Beryl was always fun and took pleasure in every part of life. She was creative and talented. Gifts always came beautifully wrapped and each time her dining table was handsomely set.
In her latter years she could be seen frequently with a glass in one hand, a cigarette in the other and a Pekinese under her arm.
Beryl Elizabeth Reeves was born in 1923 in Rochester, Kent.
She spent her childhood years in the city where her father ran the family furniture business. She had a large extended family and spent many childhood holidays with cousins. From her original autobiographical notes 'She recalls vividly, as a child, being tied into a tree at cherry or plum picking time with a bushel basket suspended below, helping to pick the fruit for marketing and preserving.’
At the age of eleven she joined her sister at Lowther College, a boarding school in North Wales and later attended Mrs Hoster’s secretarial college in London.
In 1951, she moved to South Africa and worked for Massey Ferguson before becoming secretary to the pioneering obstetrician Dr Grantly Dick-Read whose work led to the founding of the National Childbirth Trust. At first he had been ridiculed by the medical profession for his views on natural childbirth. His step son Leigh Dick- Read recently wrote:
‘Your Auntie B, was one heck of a woman. My parents were persecuted. They were both autocratic and saintly at the same time .. one hell of a mixture. It took a special Miss Reeves to survive them AND be such a valuable facilitator of the work.’

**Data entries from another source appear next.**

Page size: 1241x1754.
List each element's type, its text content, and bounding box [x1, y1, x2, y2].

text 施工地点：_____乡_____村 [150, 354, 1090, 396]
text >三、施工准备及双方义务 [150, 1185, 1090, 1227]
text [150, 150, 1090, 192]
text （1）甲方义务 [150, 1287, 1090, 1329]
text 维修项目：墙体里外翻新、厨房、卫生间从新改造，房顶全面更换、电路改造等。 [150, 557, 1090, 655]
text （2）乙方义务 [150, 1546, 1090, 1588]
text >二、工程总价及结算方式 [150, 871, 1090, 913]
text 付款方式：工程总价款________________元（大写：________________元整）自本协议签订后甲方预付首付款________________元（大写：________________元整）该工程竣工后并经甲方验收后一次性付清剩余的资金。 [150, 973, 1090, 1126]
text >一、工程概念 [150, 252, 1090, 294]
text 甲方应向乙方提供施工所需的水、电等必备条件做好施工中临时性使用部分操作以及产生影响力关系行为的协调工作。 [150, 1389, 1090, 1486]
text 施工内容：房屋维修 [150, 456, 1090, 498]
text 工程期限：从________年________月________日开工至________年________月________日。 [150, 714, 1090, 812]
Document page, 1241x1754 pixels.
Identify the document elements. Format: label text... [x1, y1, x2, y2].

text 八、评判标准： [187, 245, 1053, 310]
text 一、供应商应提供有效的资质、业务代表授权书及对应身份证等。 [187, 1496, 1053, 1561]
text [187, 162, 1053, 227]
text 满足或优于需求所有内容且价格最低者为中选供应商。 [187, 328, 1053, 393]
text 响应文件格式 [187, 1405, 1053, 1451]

She accompanied him and his family—Jessica his wife and two step sons and their nanny Sula—on a two year journey through southern Africa. Many of the interesting plights that the cavalcade encountered are set out in ‘No Time For Fear’ the publication written by Dick-Read. It must have been a huge revelation for a young woman in her twenties to take this role and poignant that she is only ever referred to as Miss Reeves in the book.

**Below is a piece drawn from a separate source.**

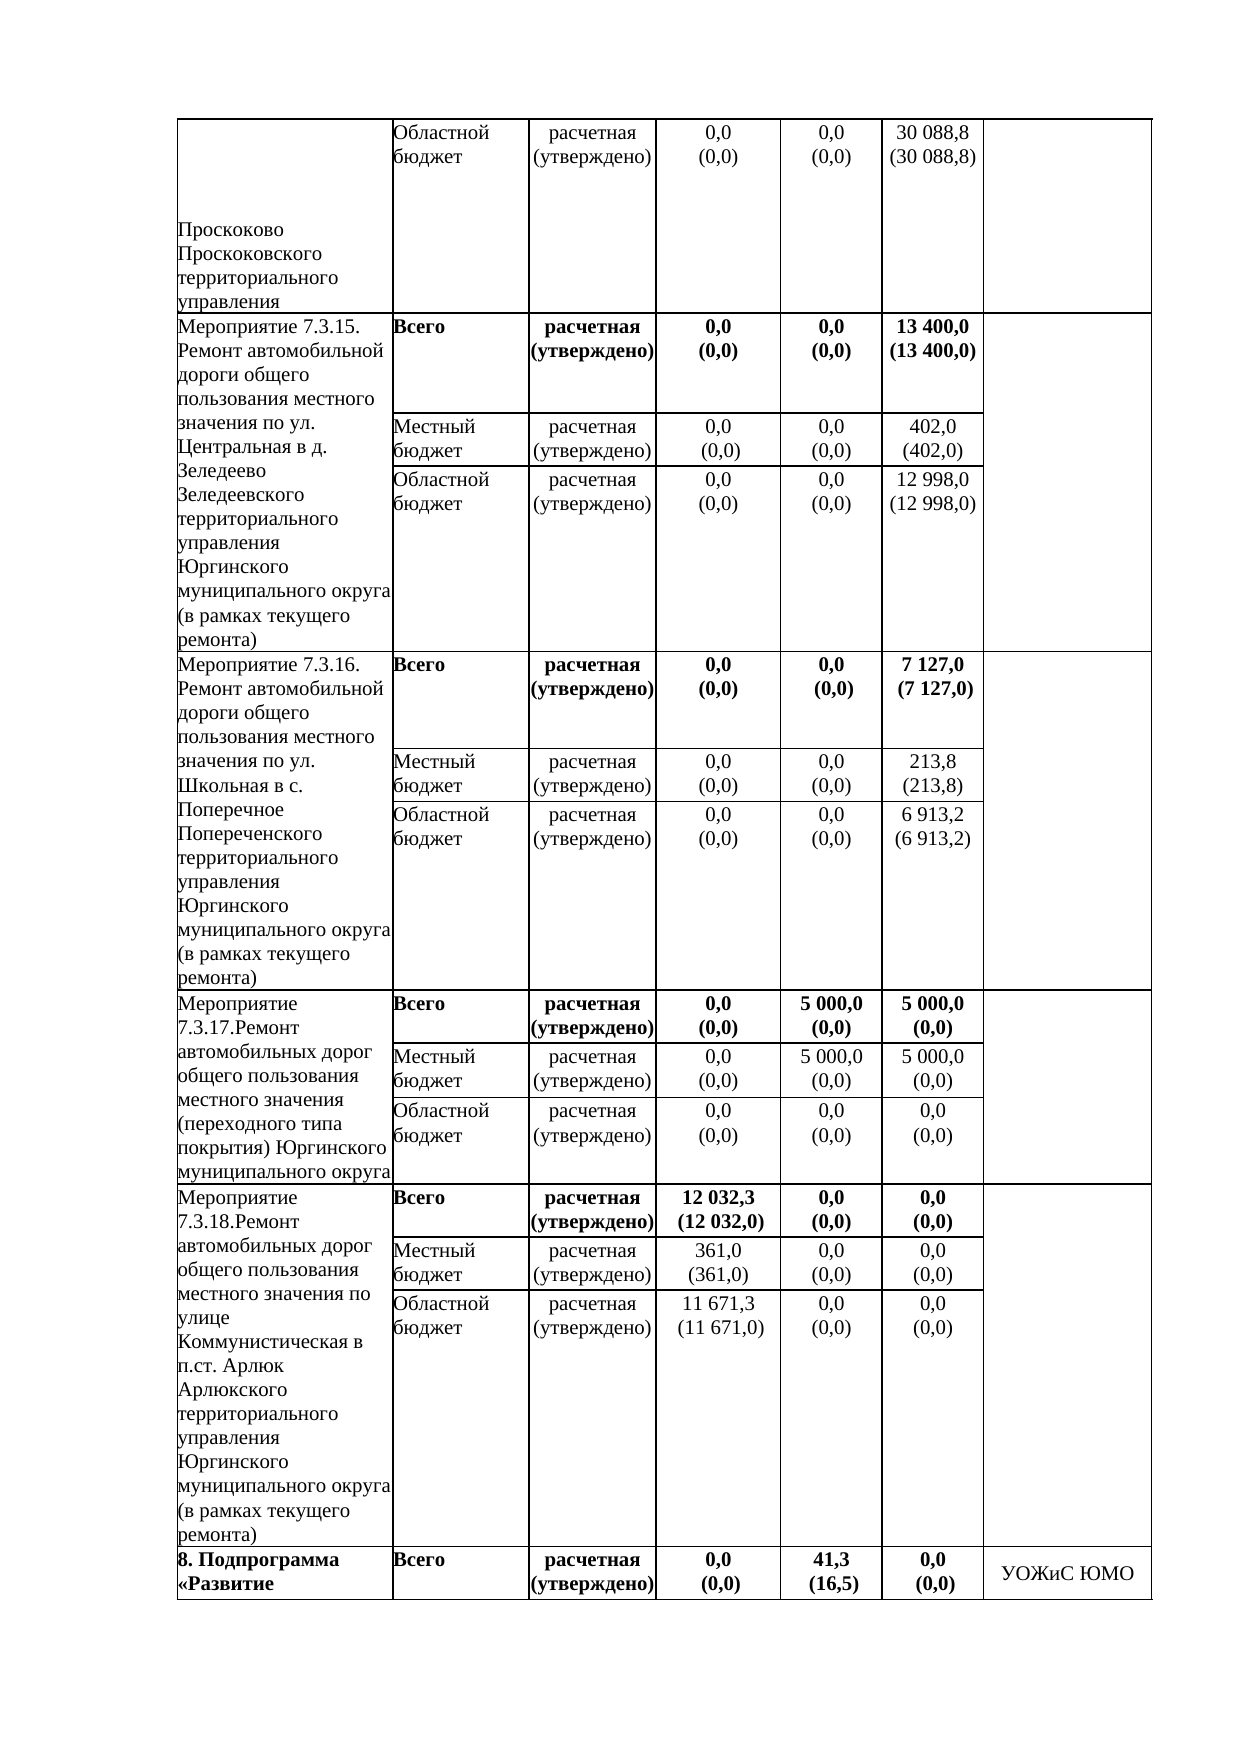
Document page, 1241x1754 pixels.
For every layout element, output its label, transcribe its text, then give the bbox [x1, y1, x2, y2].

She returned to England with them and subsequently worked in a variety of jobs. For some years she helped run GC cars, a private car hire firm, entirely run and chauffeured by women and based in a Kensington mews.

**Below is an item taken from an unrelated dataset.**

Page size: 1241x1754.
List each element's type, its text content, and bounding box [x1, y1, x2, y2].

During this time Beryl took it upon herself to look after her niece’s white rabbit while the family were on holiday. So it was that Tom Wood, on a visit to a friend in the flat above, spied a white rabbit playing with her Pekingese dog in the basement flat in Kensington and decided it was worthy of an introduction.
Beryl and Tom Wood moved to Cornwall in the early sixties and it was here that she wrote Let’s Preserve It.
Beryl Wood died in Launceston in 1979.